【导读】国际人工智能会议AAAI 2021论文将在全程线上举办,时间在 2 月 2 日-2 月 9 日,本届大会也将是第 35 届 AAAI 大会。大会涵盖了众多最近研究进展报告,来自MIla唐建博士、FeiWang博士、Feixiong Cheng共同做了关于人工智能药物发现的进展报告,非常值得关注!
药物发现是一个漫长而昂贵的过程,平均需要10年时间和25亿美元来开发一种新药。人工智能有潜力通过分析生物医学领域产生的大量数据,如生物测定、化学实验和生物医学文献,来显著加速药物发现的进程。最近,在许多不同的领域,包括机器学习、数据挖掘和生物医学领域,人们对开发人工智能技术用于药物发现越来越感兴趣。在本教程中,我们将详细介绍药物发现中的关键问题,如分子性质预测、新生分子设计和分子优化、反合成反应和预测、药物再利用和组合,以及针对这些问题的人工智能关键技术进展。本教程可以作为对药物发现感兴趣的计算机科学家和药物发现从业者的入门材料,以便沿着这个方向学习最新的人工智能技术。

数据内容 –
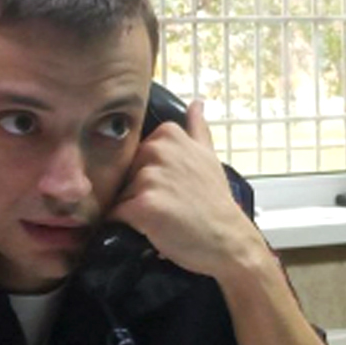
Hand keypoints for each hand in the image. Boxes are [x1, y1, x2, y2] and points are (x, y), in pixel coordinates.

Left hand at [109, 100, 266, 281]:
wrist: (228, 241)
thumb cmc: (216, 204)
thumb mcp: (209, 158)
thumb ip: (197, 129)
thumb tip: (197, 103)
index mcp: (168, 135)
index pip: (135, 155)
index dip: (149, 176)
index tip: (171, 188)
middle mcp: (157, 150)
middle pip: (125, 174)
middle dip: (138, 193)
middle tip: (170, 206)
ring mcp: (149, 178)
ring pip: (120, 195)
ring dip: (135, 212)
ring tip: (165, 218)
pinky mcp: (142, 205)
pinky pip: (116, 215)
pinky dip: (128, 226)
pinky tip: (153, 229)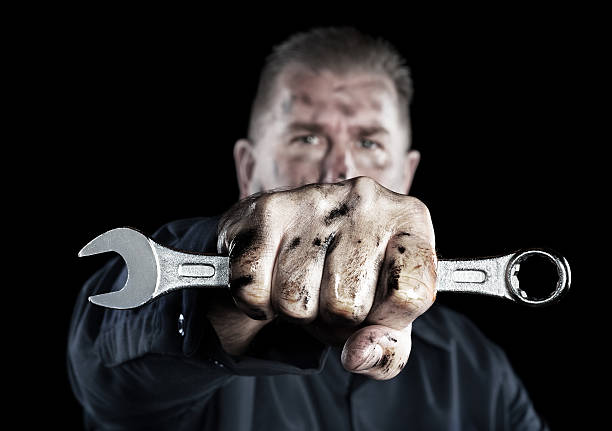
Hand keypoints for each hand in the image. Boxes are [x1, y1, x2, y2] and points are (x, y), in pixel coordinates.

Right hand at [207, 176, 436, 379]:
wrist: (288, 239)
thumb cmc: (346, 280)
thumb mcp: (383, 317)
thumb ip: (388, 350)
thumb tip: (356, 355)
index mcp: (409, 220)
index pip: (411, 294)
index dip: (387, 322)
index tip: (377, 311)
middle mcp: (366, 199)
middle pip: (347, 306)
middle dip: (333, 319)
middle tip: (330, 296)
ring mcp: (313, 199)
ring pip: (296, 302)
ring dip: (295, 311)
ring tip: (303, 284)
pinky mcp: (266, 210)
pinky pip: (255, 290)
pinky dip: (258, 301)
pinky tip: (271, 278)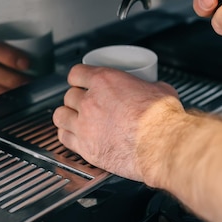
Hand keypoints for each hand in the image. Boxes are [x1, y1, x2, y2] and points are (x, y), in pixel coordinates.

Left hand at [53, 64, 180, 182]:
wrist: (160, 144)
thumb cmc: (161, 119)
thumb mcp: (160, 90)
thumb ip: (150, 87)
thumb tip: (154, 88)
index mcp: (105, 82)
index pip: (77, 73)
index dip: (79, 77)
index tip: (82, 81)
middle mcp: (90, 102)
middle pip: (69, 95)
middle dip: (76, 98)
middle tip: (85, 102)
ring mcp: (85, 125)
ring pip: (60, 116)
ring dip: (67, 115)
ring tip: (74, 118)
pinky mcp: (85, 148)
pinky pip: (64, 138)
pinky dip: (67, 135)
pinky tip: (74, 135)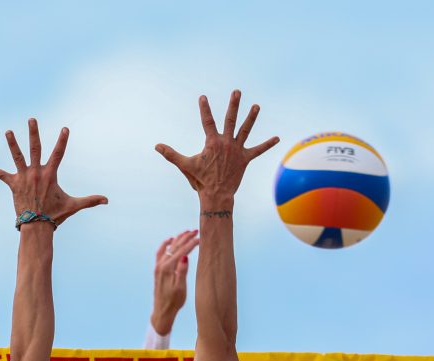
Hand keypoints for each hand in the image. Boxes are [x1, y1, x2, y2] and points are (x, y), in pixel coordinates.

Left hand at [0, 118, 106, 225]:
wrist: (37, 226)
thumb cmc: (56, 215)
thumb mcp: (74, 205)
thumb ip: (90, 200)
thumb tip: (107, 200)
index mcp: (50, 174)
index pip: (58, 153)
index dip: (62, 140)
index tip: (65, 128)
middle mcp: (36, 172)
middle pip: (35, 148)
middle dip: (33, 133)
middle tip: (32, 119)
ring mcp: (23, 177)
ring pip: (17, 156)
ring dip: (12, 143)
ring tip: (8, 131)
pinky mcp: (13, 185)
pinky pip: (1, 175)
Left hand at [151, 230, 199, 334]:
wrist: (162, 311)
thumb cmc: (174, 301)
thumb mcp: (180, 288)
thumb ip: (182, 271)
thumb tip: (185, 256)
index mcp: (167, 268)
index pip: (181, 251)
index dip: (192, 243)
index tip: (200, 238)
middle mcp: (161, 265)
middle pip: (174, 246)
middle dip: (185, 237)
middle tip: (195, 231)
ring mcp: (158, 266)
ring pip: (168, 247)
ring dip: (177, 238)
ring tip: (186, 232)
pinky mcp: (158, 269)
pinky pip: (161, 252)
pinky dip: (166, 244)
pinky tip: (171, 241)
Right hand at [155, 90, 278, 204]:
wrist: (216, 195)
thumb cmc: (200, 180)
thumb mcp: (185, 166)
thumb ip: (171, 154)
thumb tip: (156, 146)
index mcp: (212, 142)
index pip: (207, 121)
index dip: (205, 109)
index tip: (203, 97)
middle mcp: (226, 143)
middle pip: (231, 120)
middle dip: (234, 105)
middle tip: (237, 92)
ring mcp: (237, 150)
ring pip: (246, 130)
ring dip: (252, 117)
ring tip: (257, 106)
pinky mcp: (245, 159)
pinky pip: (258, 150)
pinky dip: (267, 144)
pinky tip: (278, 138)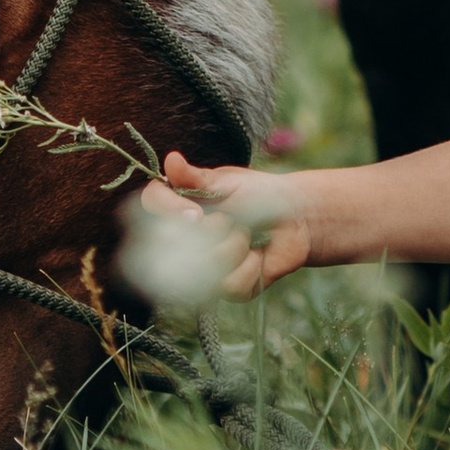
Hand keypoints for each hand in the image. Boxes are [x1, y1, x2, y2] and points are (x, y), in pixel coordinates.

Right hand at [147, 146, 312, 294]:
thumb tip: (171, 160)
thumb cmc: (260, 194)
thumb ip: (196, 178)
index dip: (169, 210)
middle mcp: (185, 240)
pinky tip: (258, 255)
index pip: (152, 203)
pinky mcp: (226, 289)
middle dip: (213, 229)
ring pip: (205, 267)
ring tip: (248, 235)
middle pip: (174, 244)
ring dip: (236, 245)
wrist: (297, 218)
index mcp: (180, 207)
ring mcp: (204, 268)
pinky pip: (229, 285)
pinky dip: (251, 266)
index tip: (196, 214)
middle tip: (232, 218)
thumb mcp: (228, 182)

练习任务 –
A. 根据原文,开发一种新药平均需要多少时间和费用?
B. 请照录原文中的一段:从包含“药物发现是一个漫长而昂贵的过”的词语开始,到“方向学习最新的人工智能技术。”为止。

活动答案 –
A. 平均需要10年时间和25亿美元。

B.
药物发现是一个漫长而昂贵的过程,平均需要10年时间和25亿美元来开发一种新药。人工智能有潜力通过分析生物医学领域产生的大量数据,如生物测定、化学实验和生物医学文献,来显著加速药物发现的进程。最近,在许多不同的领域,包括机器学习、数据挖掘和生物医学领域,人们对开发人工智能技术用于药物发现越来越感兴趣。在本教程中,我们将详细介绍药物发现中的关键问题,如分子性质预测、新生分子设计和分子优化、反合成反应和预测、药物再利用和组合,以及针对这些问题的人工智能关键技术进展。本教程可以作为对药物发现感兴趣的计算机科学家和药物发现从业者的入门材料,以便沿着这个方向学习最新的人工智能技术。